▸ TO DO: Please repeat, exactly and without pictures, the lines of the entries below that run from the one containing "Эксклюзивная цена" through the one containing "پیام هایی که حاوی تهمت یا افترا باشد منتشر نخ".

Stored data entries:
┄┄┄┄┄┄┄┄┄┄┄┄┄┄┄┄┄┄┄┄

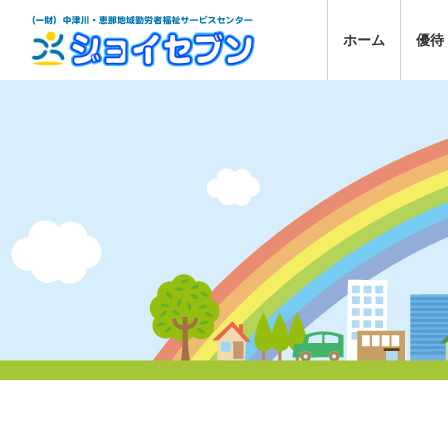
ホーム
優待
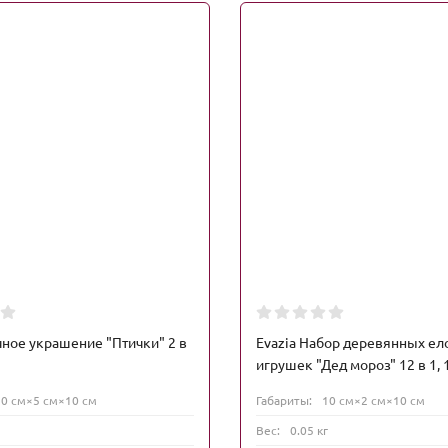
чное украшение "Птички" 2 в
Evazia Набор деревянных е
игрушек "Дед мороз" 12 в 1,
10 см×5 см×10 см
Габариты:
10 см×2 см×10 см
Вес:
0.05 кг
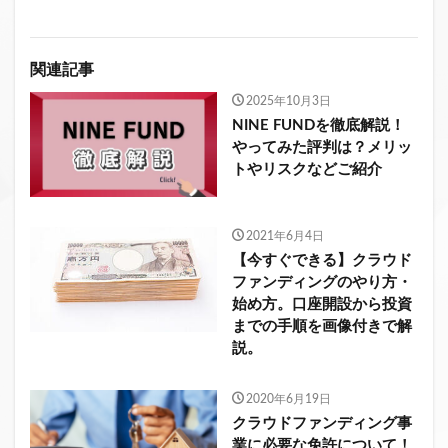
関連記事
2025年10月3日
NINE FUNDを徹底解説！
やってみた評判は？メリッ
トやリスクなどご紹介
2021年6月4日
【今すぐできる】クラウド
ファンディングのやり方・
始め方。口座開設から投資
までの手順を画像付きで解
説。
2020年6月19日
クラウドファンディング事
業に必要な免許について！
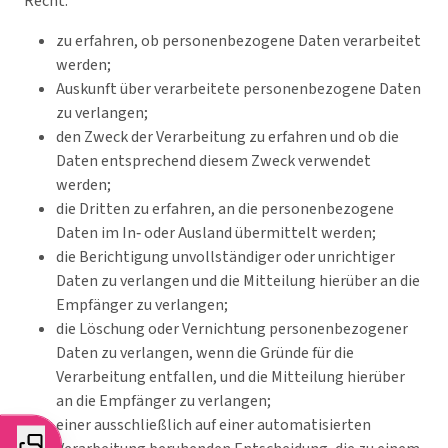
Recht:
zu erfahren, ob personenbezogene Daten verarbeitet
werden;
Auskunft über verarbeitete personenbezogene Daten
zu verlangen;
den Zweck der Verarbeitung zu erfahren und ob die
Daten entsprechend diesem Zweck verwendet
werden;
die Dritten zu erfahren, an die personenbezogene
Daten im In‑ oder Ausland übermittelt werden;
die Berichtigung unvollständiger oder unrichtiger
Daten zu verlangen und die Mitteilung hierüber an die
Empfänger zu verlangen;
die Löschung oder Vernichtung personenbezogener
Daten zu verlangen, wenn die Gründe für die
Verarbeitung entfallen, und die Mitteilung hierüber
an die Empfänger zu verlangen;
einer ausschließlich auf einer automatisierten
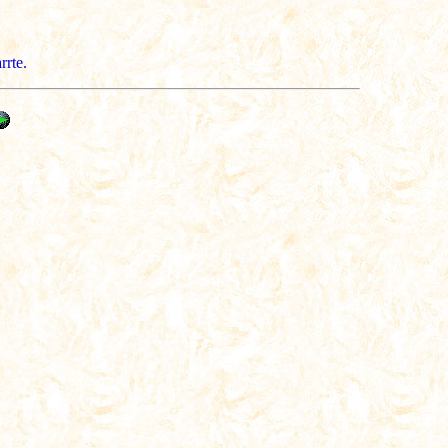
rrte.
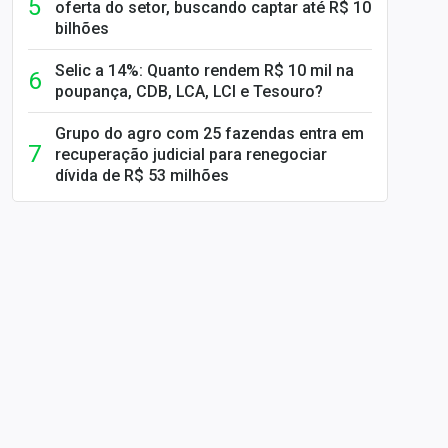
oferta do setor, buscando captar até R$ 10
bilhões
Selic a 14%: Quanto rendem R$ 10 mil na
poupança, CDB, LCA, LCI e Tesouro?
Grupo do agro com 25 fazendas entra em
recuperação judicial para renegociar
dívida de R$ 53 milhões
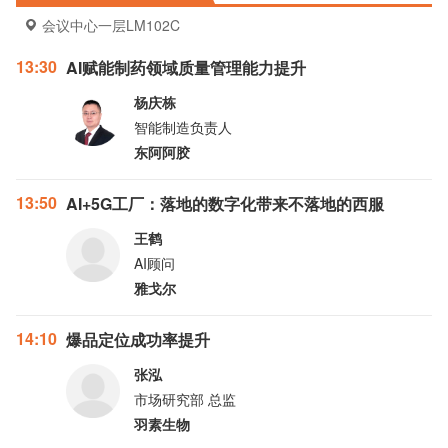
会议中心一层LM102C
13:30
AI赋能制药领域质量管理能力提升
杨庆栋
智能制造负责人
东阿阿胶
13:50
AI+5G工厂：落地的数字化带来不落地的西服
王鹤
AI顾问
雅戈尔
14:10
爆品定位成功率提升
张泓
市场研究部 总监
羽素生物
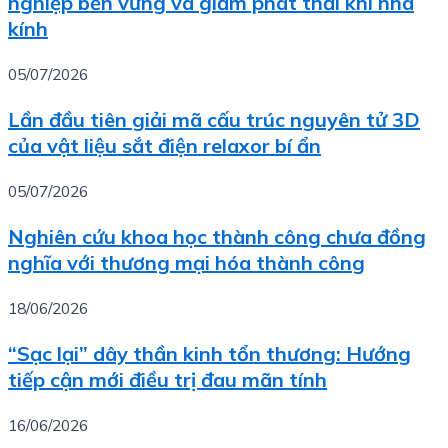
nghiệp bền vững và giảm phát thải khí nhà
kính
05/07/2026
Lần đầu tiên giải mã cấu trúc nguyên tử 3D
của vật liệu sắt điện relaxor bí ẩn
05/07/2026
Nghiên cứu khoa học thành công chưa đồng
nghĩa với thương mại hóa thành công
18/06/2026
“Sạc lại” dây thần kinh tổn thương: Hướng
tiếp cận mới điều trị đau mãn tính
16/06/2026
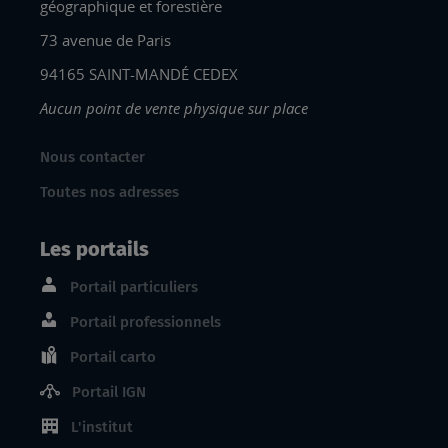
géographique et forestière
73 avenue de Paris
94165 SAINT-MANDÉ CEDEX
Aucun point de vente physique sur place
Nous contacter
Toutes nos adresses
Les portails
Portail particuliers
Portail professionnels
Portail carto
Portail IGN
L'institut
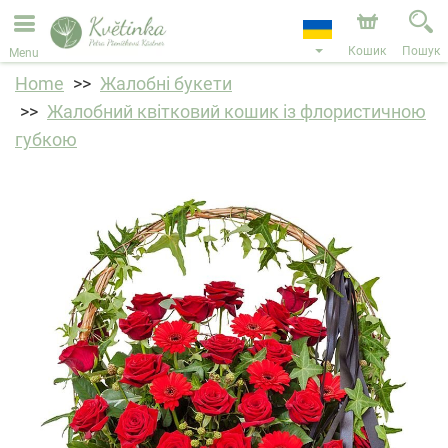
Ми приймаємо замовлення через наш інтернет-
магазин. Найближча можлива дата доставки —
11.08.2026 у зв’язку з відпусткою.
Кошик
Пошук
Menu
Home
Жалобні букети
Жалобний квітковий кошик із флористичною
губкою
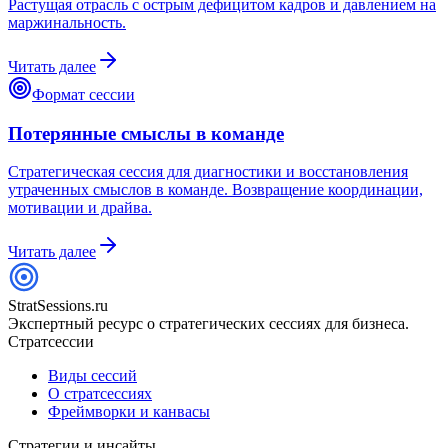
Растущая отрасль с острым дефицитом кадров и давлением на
маржинальность.
Читать далее
Формат сессии
Потерянные смыслы в команде
Стратегическая сессия для диагностики и восстановления
утраченных смыслов в команде. Возвращение координации,
мотивации и драйва.
Читать далее
StratSessions.ru
Экспертный ресурс о стратегических сессиях для бизнеса.
Стратсессии
Виды сессий
О стратсессиях
Фреймворки и канвасы
Стратегии и инсайты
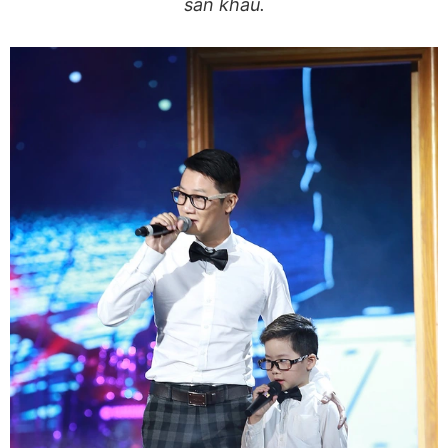
sân khấu.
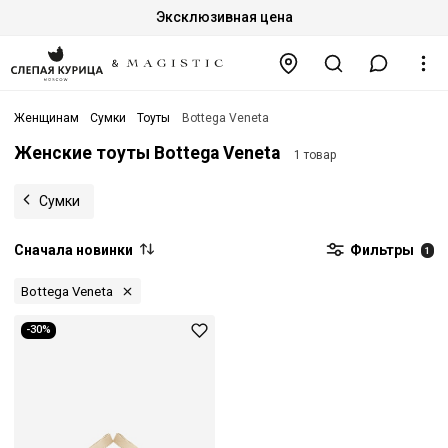
Эксклюзивная цена
Женщинам
Сумки
Тоуты
Bottega Veneta
Женские тоуты Bottega Veneta
1 товар
Сумки
Сначала новинки
Фильтры
1
Bottega Veneta
-30%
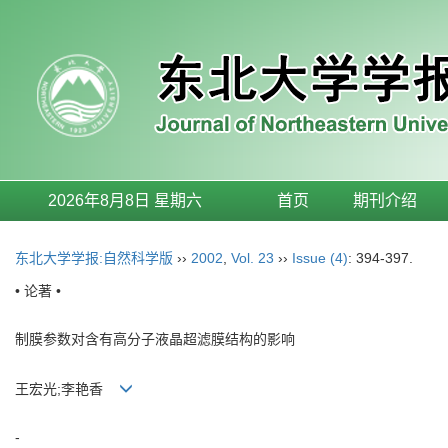
2026年8月8日 星期六
首页
期刊介绍
东北大学学报:自然科学版
››
2002
,
Vol. 23
››
Issue (4)
: 394-397.
• 论著 •
制膜参数对含有高分子液晶超滤膜结构的影响
王宏光;李艳香
-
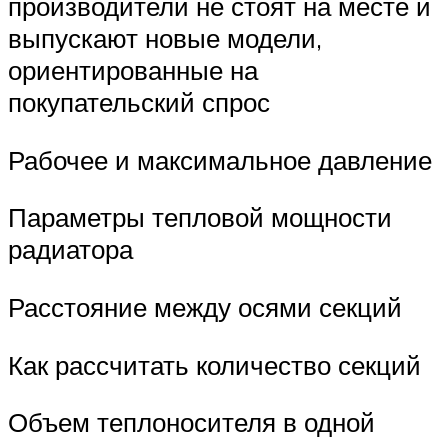
производители не стоят на месте и
выпускают новые модели,
ориентированные на
покупательский спрос
Рабочее и максимальное давление
Параметры тепловой мощности
радиатора
Расстояние между осями секций
Как рассчитать количество секций
Объем теплоносителя в одной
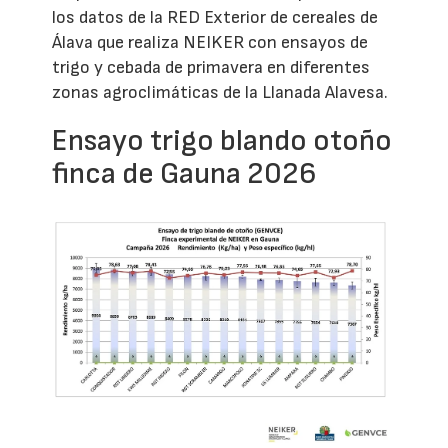
los datos de la RED Exterior de cereales de
Álava que realiza NEIKER con ensayos de
trigo y cebada de primavera en diferentes
zonas agroclimáticas de la Llanada Alavesa.
Ensayo trigo blando otoño
finca de Gauna 2026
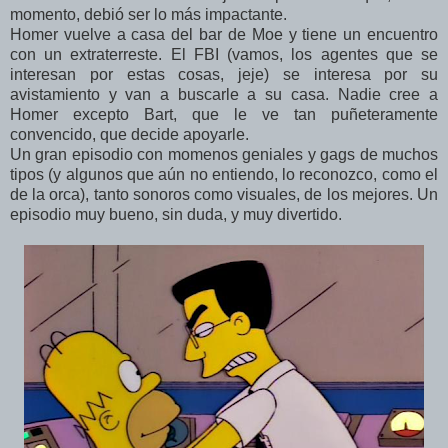
momento, debió ser lo más impactante.
Homer vuelve a casa del bar de Moe y tiene un encuentro
con un extraterreste. El FBI (vamos, los agentes que se
interesan por estas cosas, jeje) se interesa por su
avistamiento y van a buscarle a su casa. Nadie cree a
Homer excepto Bart, que le ve tan puñeteramente
convencido, que decide apoyarle.
Un gran episodio con momenos geniales y gags de muchos
tipos (y algunos que aún no entiendo, lo reconozco, como el
de la orca), tanto sonoros como visuales, de los mejores. Un
episodio muy bueno, sin duda, y muy divertido.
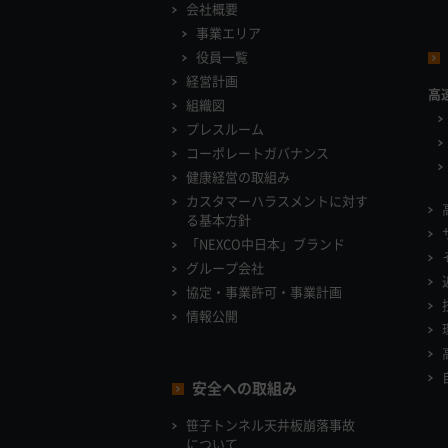
会社概要
事業エリア
役員一覧
経営計画
高
組織図
プレスルーム
コーポレートガバナンス
健康経営の取組み
カスタマーハラスメントに対す
る基本方針
「NEXCO中日本」ブランド
グループ会社
協定・事業許可・事業計画
情報公開
安全への取組み
笹子トンネル天井板崩落事故
について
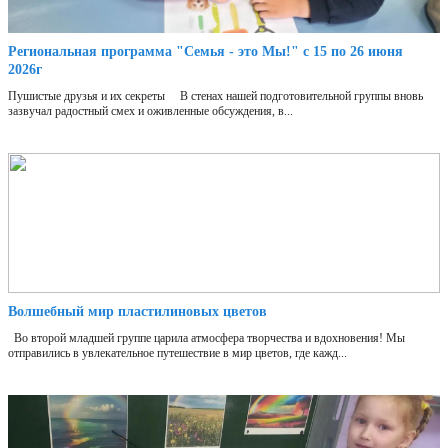
Региональная программа "Семья - это Мы!" с 15 по 26 июня
2026г
Пушистые друзья и их секреты В стенах нашей подготовительной группы вновь
зазвучал радостный смех и оживленные обсуждения, в...
Волшебный мир пластилиновых цветов
Во второй младшей группе царила атмосфера творчества и вдохновения! Мы
отправились в увлекательное путешествие в мир цветов, где кажд...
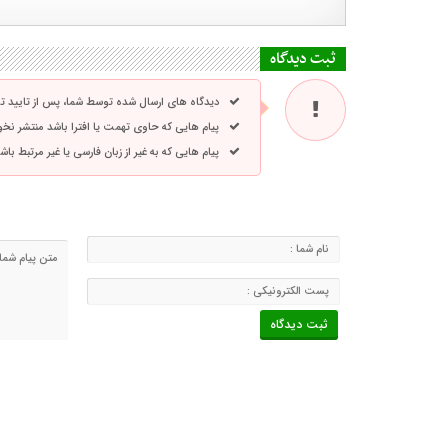
ثبت دیدگاه
دیدگاه های ارسال شده توسط شما، پس از تایید 
پیام هایی که حاوی تهمت یا افترا باشد منتشر نخ
پیام هایی که به غیر از زبان فارسی یا غیر مرتبط ب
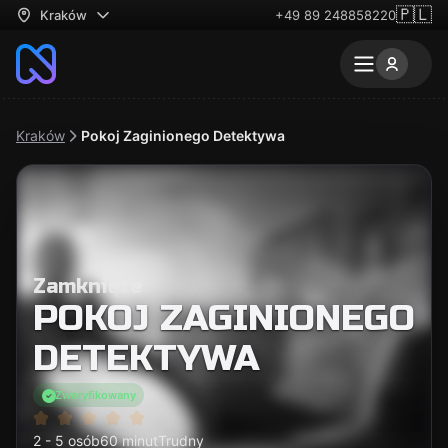
🇵🇱
Kraków
+49 89 248858220
Kraków
Pokoj Zaginionego Detektywa
Zamknięte
POKOJ ZAGINIONEGO
DETEKTYWA
Zweryfikowany
2 - 5 osób
60 minut
Trudny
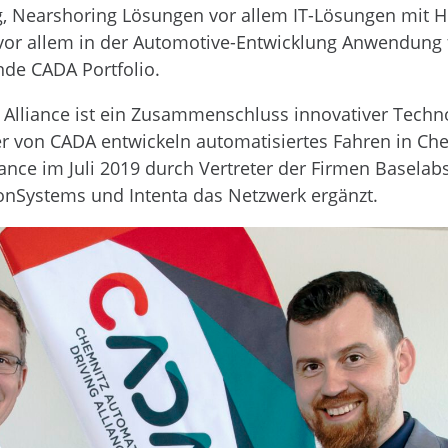
g, Nearshoring Lösungen vor allem IT-Lösungen mit Hil
vor allem in der Automotive-Entwicklung Anwendung f
de CADA Portfolio.
Alliance ist ein Zusammenschluss innovativer Techn
r von CADA entwickeln automatisiertes Fahren in Ch
ance im Juli 2019 durch Vertreter der Firmen Basela
onSystems und Intenta das Netzwerk ergänzt.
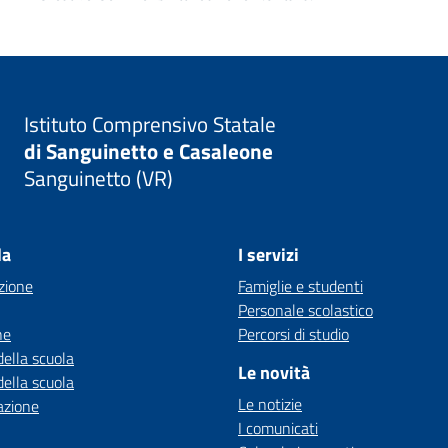
Istituto Comprensivo Statale
di Sanguinetto e Casaleone
Sanguinetto (VR)
la
I servizi
zione
Famiglie e studenti
Personale scolastico
ne
Percorsi di studio
della scuola
Le novità
della scuola
Le notizie
azione
I comunicati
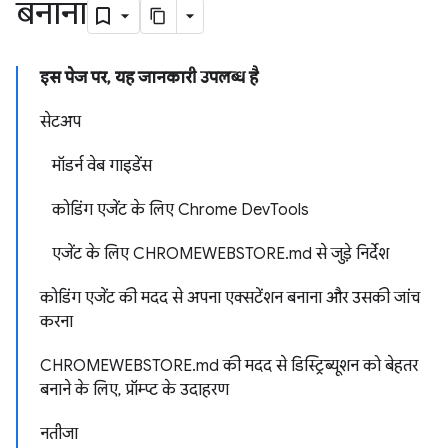
बनाना
इस पेज पर, यह जानकारी उपलब्ध है
सेटअप
मॉडर्न वेब गाइडेंस
कोडिंग एजेंट के लिए Chrome DevTools
एजेंट के लिए CHROMEWEBSTORE.md से जुड़े निर्देश
कोडिंग एजेंट की मदद से अपना एक्सटेंशन बनाना और उसकी जांच
करना
CHROMEWEBSTORE.md की मदद से डिस्ट्रिब्यूशन को बेहतर
बनाने के लिए, प्रॉम्प्ट के उदाहरण
नतीजा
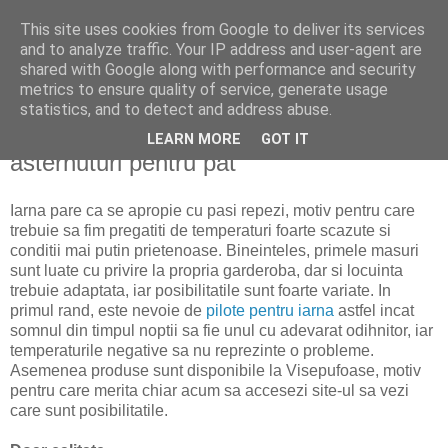
This site uses cookies from Google to deliver its services
politically correct
and to analyze traffic. Your IP address and user-agent are
shared with Google along with performance and security
metrics to ensure quality of service, generate usage
statistics, and to detect and address abuse.
luni, 17 septembrie 2018
Toamna trebuie sa cumparam alte
LEARN MORE
GOT IT
asternuturi pentru pat
Iarna pare ca se apropie cu pasi repezi, motiv pentru care
trebuie sa fim pregatiti de temperaturi foarte scazute si
conditii mai putin prietenoase. Bineinteles, primele masuri
sunt luate cu privire la propria garderoba, dar si locuinta
trebuie adaptata, iar posibilitatile sunt foarte variate. In
primul rand, este nevoie de
pilote pentru iarna
astfel incat
somnul din timpul noptii sa fie unul cu adevarat odihnitor, iar
temperaturile negative sa nu reprezinte o probleme.
Asemenea produse sunt disponibile la Visepufoase, motiv
pentru care merita chiar acum sa accesezi site-ul sa vezi
care sunt posibilitatile.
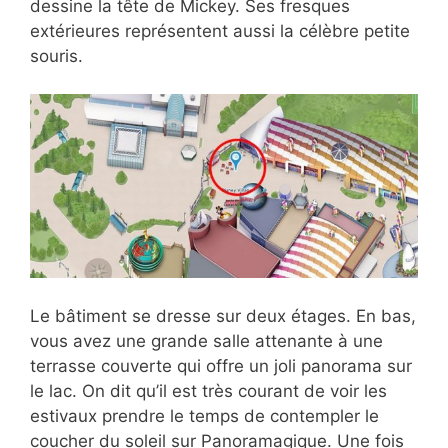
dessine la tête de Mickey. Ses fresques
extérieures représentent aussi la célèbre petite
souris.
Le bâtiment se dresse sur deux étages. En bas,
vous avez une grande salle attenante à une
terrasse couverte qui offre un joli panorama sur
le lac. On dit qu’il est très courant de voir les
estivaux prendre le temps de contempler le
coucher du soleil sur Panoramagique. Une fois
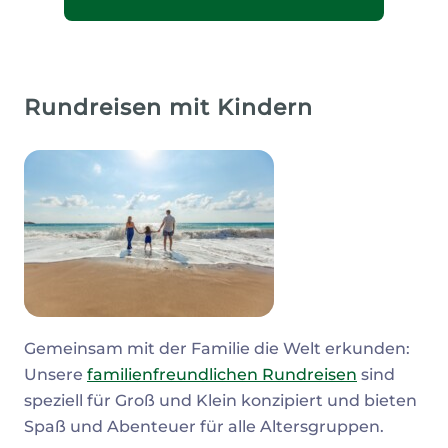
Rundreisen mit Kindern
Gemeinsam mit der Familie die Welt erkunden:
Unsere
familienfreundlichen Rundreisen
sind
speziell für Groß und Klein konzipiert und bieten
Spaß und Abenteuer für alle Altersgruppen.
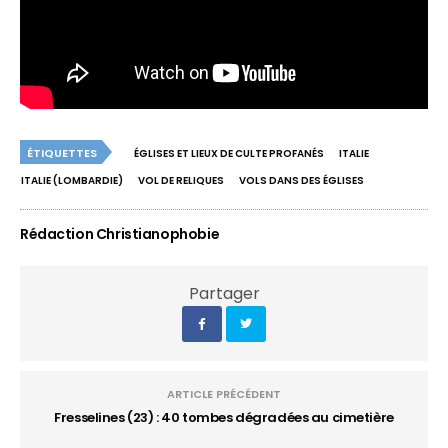
ÉTIQUETTES
ÉGLISES ET LIEUX DE CULTE PROFANÉS
ITALIE
ITALIE (LOMBARDIE)
VOL DE RELIQUES
VOLS DANS DES ÉGLISES
Rédaction Christianophobie
Partager
ARTICLE PRÉCÉDENT
Fresselines (23) : 40 tombes dégradées au cimetière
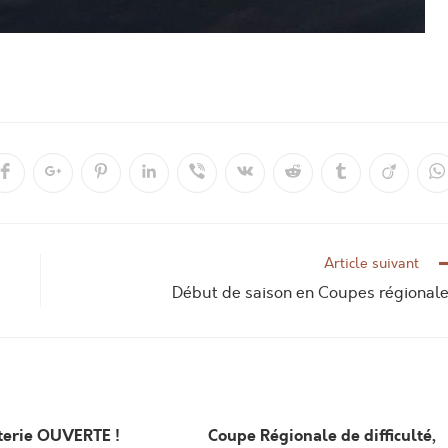
Article suivant
Début de saison en Coupes régional
eterie OUVERTE !
Coupe Régionale de difficulté,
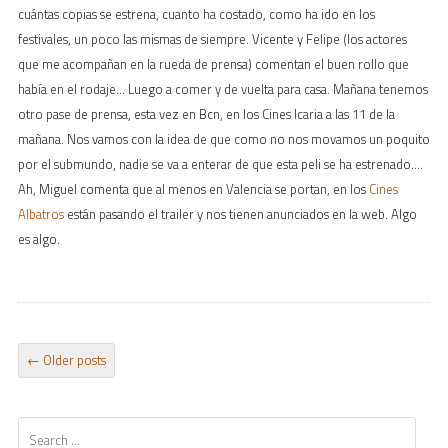
cuántas copias se estrena, cuanto ha costado, como ha ido en los
festivales, un poco las mismas de siempre. Vicente y Felipe (los actores
que me acompañan en la rueda de prensa) comentan el buen rollo que
había en el rodaje… Luego a comer y de vuelta para casa. Mañana tenemos
otro pase de prensa, esta vez en Bcn, en los Cines Icaria a las 11 de la
mañana. Nos vamos con la idea de que como no nos movamos un poquito
por el submundo, nadie se va a enterar de que esta peli se ha estrenado….
Ah, Miguel comenta que al menos en Valencia se portan, en los
Cines
Albatros
están pasando el trailer y nos tienen anunciados en la web. Algo
es algo.
POST NAVIGATION
←
Older posts
Search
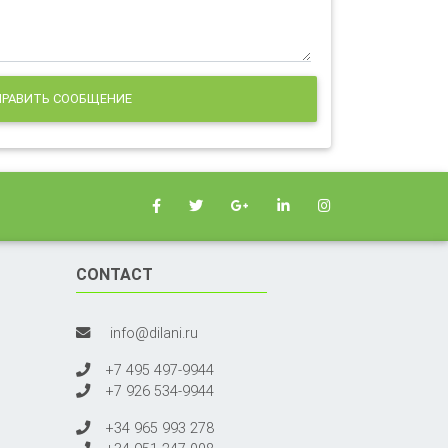
РАВИТЬ СООБЩЕНИЕ
CONTACT
info@dilani.ru
+7 495 497-9944
+7 926 534-9944
+34 965 993 278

┄┄┄┄┄┄┄┄┄┄┄┄┄┄┄┄┄┄┄┄

▸ WRITTEN SOLUTION:
Эксклюзивная цена
Женщинам
Сумки
Тоуты
Bottega Veneta
Женские тоуты Bottega Veneta
1 товар
Сумки
Сначала новинки
Фильтры
1
Bottega Veneta
-30%
2026年8月8日 星期六
首页
期刊介绍
东北大学学报:自然科学版
››
2002
,
Vol. 23
››
Issue (4)
: 394-397.
• 论著 •
制膜参数对含有高分子液晶超滤膜结构的影响
王宏光;李艳香
-
производители не стоят на месте и
выпускают новые модели,
ориентированные на
покупательский спрос
Рабочее и максимальное давление
Параметры тепловой мощности
радиатора
Расстояние между осями секций
Как рассчитать количество секций
Объем теплоносителя в одной
los datos de la RED Exterior de cereales de
Álava que realiza NEIKER con ensayos de
trigo y cebada de primavera en diferentes
zonas agroclimáticas de la Llanada Alavesa.
Ensayo trigo blando otoño
finca de Gauna 2026
momento, debió ser lo más impactante.
Homer vuelve a casa del bar de Moe y tiene un encuentro
con un extraterreste. El FBI (vamos, los agentes que se
interesan por estas cosas, jeje) se interesa por su
avistamiento y van a buscarle a su casa. Nadie cree a
Homer excepto Bart, que le ve tan puñeteramente
convencido, que decide apoyarle.
Un gran episodio con momenos geniales y gags de muchos
tipos (y algunos que aún no entiendo, lo reconozco, como el
de la orca), tanto sonoros como visuales, de los mejores. Un
episodio muy bueno, sin duda, y muy divertido.
会社概要
事業エリア
役員一覧
経営計画
高
組織図
プレスルーム
コーポレートガバナンス
健康経営の取組み
カスタマーハラスメントに対す
る基本方針
「NEXCO中日本」ブランド
グループ会社
協定・事業許可・事業計画
情報公開
安全への取組み
笹子トンネル天井板崩落事故
について
Региональная программа "Семья - это Мы!" с 15 по 26 июня
2026г
Пушистые друзья и их секреты В стенах нашей подготовительной группы вновь
зазвучал радостный смех и оживленные обсуждения, в...
Волшебный мир пластилиновых цветов
Во второй младшей группе царила атмосфера творчества и вдохновения! Мы
отправились в увлекательное путешествие в мир цветов, где кажд...
ثبت دیدگاه
دیدگاه های ارسال شده توسط شما، پس از تایید 
پیام هایی که حاوی تهمت یا افترا باشد منتشر نخ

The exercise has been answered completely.